## TEXT SHOWN
Editorial: New hope instilled by AIDS vaccine successPublished 10:01am Monday, September 28, 2009
Monday, Sept. 28, 2009
The premise of the world’s largest study of an AIDS vaccine which the U.S. Army helped sponsor was that perhaps the virus could be prevented the same way it’s treated.
That means scientists combined two vaccines that work different ways, though neither was successful individually in previous trials.
This experimental approach protected one in three people from contracting the deadly disease, researchers announced Sept. 24 in Bangkok.
That’s not enough success for widespread use, but it sure sent hopes soaring 26 years after discovery of the AIDS virus began writing a sad story which for many years was a death sentence.
Who could help but be moved by the enormity of the AIDS Memorial Quilt when it came to Western Michigan University in Kalamazoo – especially with Dowagiac names stitched into the tapestry?
Last we knew, there were more than 47,000 grave-sized panels. Since the largest ongoing community art project in the world has grown so enormous, can be reviewed online and toured in small sections, the last time it was displayed in full was on The Mall in Washington in 1996.
It was inspired by a San Francisco march in 1985 which memorialized a supervisor named Harvey Milk and Mayor George Moscone slain in 1978.
They are much better known now that Sean Penn played the former in an Oscar-winning film.
The devastating 1991 diagnosis for basketball great Earvin Johnson, who wore 33 for the Michigan State Spartans after our own Edgar Wilson, shocked us with the recognizable face it put on AIDS. Like Magic, he’s not only still with us, but he turned 50 Aug. 14.

## DATASET EXCERPTS
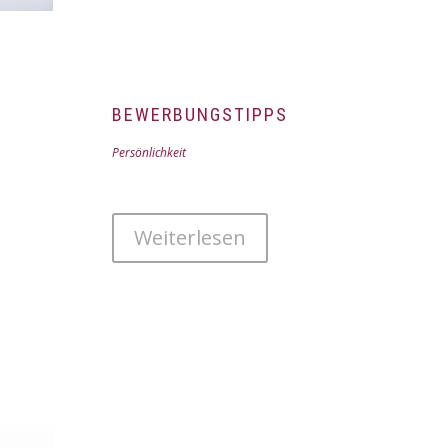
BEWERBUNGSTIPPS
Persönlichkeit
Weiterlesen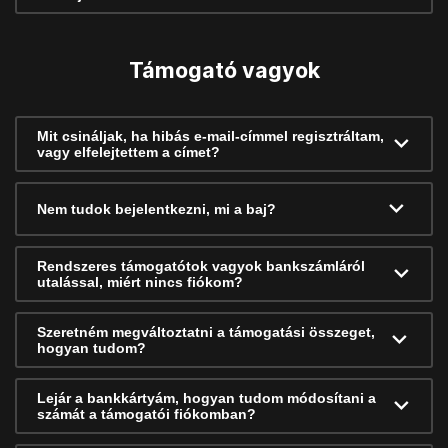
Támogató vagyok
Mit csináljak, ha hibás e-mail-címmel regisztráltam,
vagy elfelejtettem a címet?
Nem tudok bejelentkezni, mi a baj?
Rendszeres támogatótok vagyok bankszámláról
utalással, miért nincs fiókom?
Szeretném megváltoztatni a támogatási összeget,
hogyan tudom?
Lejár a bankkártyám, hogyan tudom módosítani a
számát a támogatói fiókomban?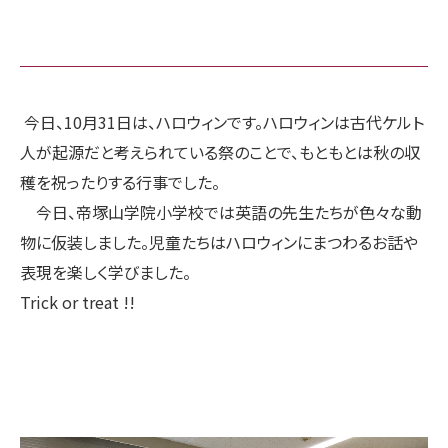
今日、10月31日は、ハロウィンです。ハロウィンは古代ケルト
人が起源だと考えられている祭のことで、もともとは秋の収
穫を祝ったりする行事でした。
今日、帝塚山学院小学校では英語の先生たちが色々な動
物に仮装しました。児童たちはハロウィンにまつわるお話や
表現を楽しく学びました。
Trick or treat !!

* * *

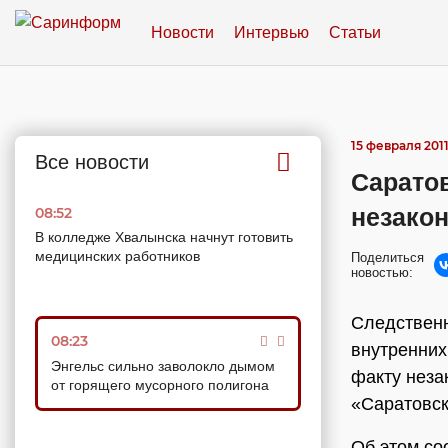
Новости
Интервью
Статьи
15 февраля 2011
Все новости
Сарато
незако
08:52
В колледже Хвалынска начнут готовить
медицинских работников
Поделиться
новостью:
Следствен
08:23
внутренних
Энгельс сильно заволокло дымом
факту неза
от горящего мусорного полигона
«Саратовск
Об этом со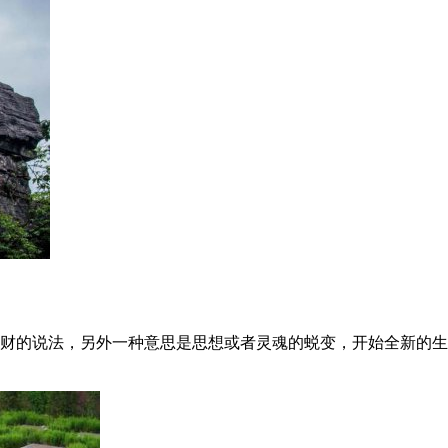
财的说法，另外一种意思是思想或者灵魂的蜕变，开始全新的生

## YOUR INSTRUCTIONS
Can you carry the AIDS vaccine editorial forward from its final sentence? The lines above are separate material, unrelated to the AIDS vaccine editorial.

## EXERCISE RESPONSE
Though many scientists feared an AIDS vaccine would never prove possible, here’s fresh hope confirmed by the World Health Organization (WHO) and a United Nations agency.
It could be years more before such a vaccine could be widely available, yet Lt. Gen. Eric Schoomaker, our Army surgeon general, seems to hit the nail precisely on the head when he called it “truly a great moment for world medicine.”
Why else would a 26-year wait feel worth it?
The vaccine cocktail cut the risk of becoming infected with HIV by almost a third in the study of more than 16,000 Thailand volunteers.
If that doesn’t sound like much, “It’s the first evidence that we could have a safe and effective preventive vaccine,” Col Jerome Kim, an Army doctor who helped lead the study, told The Associated Press.
The outcome “gives me cautious optimism about the possibility of improving this result,” said Dr. Anthony Fauci, who directs the National Institute of Allergy and Infectious Diseases, a study co-sponsor.
There will be a meeting in New York this week to discuss where to go from here.